The grandest of all Neo-Gothic buildings just has to be Pugin's Houses of Parliament. Yet compare it with Prince Albert's Albert Hall and the Museum Complex on the south side of Hyde Park. Albert's buildings still work, and they have a beauty as well as a sense of time and place. The Houses of Parliament are falling down; they would be illegal as workplaces under modern legislation; they are ridiculous; and they ought to be bulldozed!
The Oxford Group. Last, and least, is The Oxford Group. The background of this can be traced to an unexplained religious revival that took place in Wales in 1905. Dylan Thomas wrote a funny story about that revival, and it doubtless informs some of Caradoc Evans' blistering malice. Itinerant preachers based on Wesley's system travelled over the country, and contact was made with one Frank Buchman (1878-1961), an American God-botherer. Buchman set up sort of self-help groups in which the members would reinforce each others' religious faith. Buchman insisted on no doctrinal certainties; faith in God and a determination to Do The Right Thing were all that was required. The first such group was set up in Oxford. Many such groups were established, chiefly in the United States, and they adopted the more familiar name of Moral Rearmament in the 1930's. The organisation tended to seek out the more influential people so as to spread its message effectively. They even tried to persuade Herr Hitler to adopt their message of reconciliation, with the expected consequences. After the War, Buchman was given an award by both the French and the German governments for promoting reconciliation between them, from his base in Switzerland.
So far, so good. After the War there was another unexplained (unexplained by me) religious revival, and Buchman rode its waves very successfully. However, in America there developed a phenomenon, in which Moral Rearmament was embedded, called The Religious Right, or as they styled it themselves, The Moyl Joy-dee, or “Moral Majority”. Since this movement was especially hostile to “Godless Communism” (really this meant Roosevelt's New Deal policy) it probably created, in this country at least, converts to Atheism and, most undeservedly, to Soviet Communism. American politics can never really be understood in European terms. Moral Rearmament remained a fringe movement in Britain.
However, a spin-off from the movement, and one which can be seen to have done a lot of good, was Alcoholics Anonymous. The Buchmanite principle of forming groups for mutual support and group confession, though not everybody's glass of stout, has enabled a lot of people to come to terms with their addiction and to regain their dignity and self-respect.

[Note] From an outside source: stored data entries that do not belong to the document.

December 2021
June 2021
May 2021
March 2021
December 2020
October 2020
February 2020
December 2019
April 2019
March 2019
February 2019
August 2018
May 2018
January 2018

My only brush with Buchmanism came about one May Morning in Oxford. After the final morris dance on St John's Fender, the morris men were approached by some very presentable young ladies who asked if we would like to come to their place for breakfast. Quite a few of the younger ones accepted the offer; I went home on the bus to my wife and child. It turned out that the young men with more testosterone than brains had found themselves in the premises belonging to the Oxford Group. There they were assailed with Moral Rearmament propaganda. No female flesh was on offer. They came away with pamphlets. For some years afterwards, as men On Tour were tucking themselves into their sleeping bags after a hard day's jigging and jugging, one of our number would solemnly read out loud one of these Moral Rearmament pamphlets. It concerned “The Evils of Masturbation”.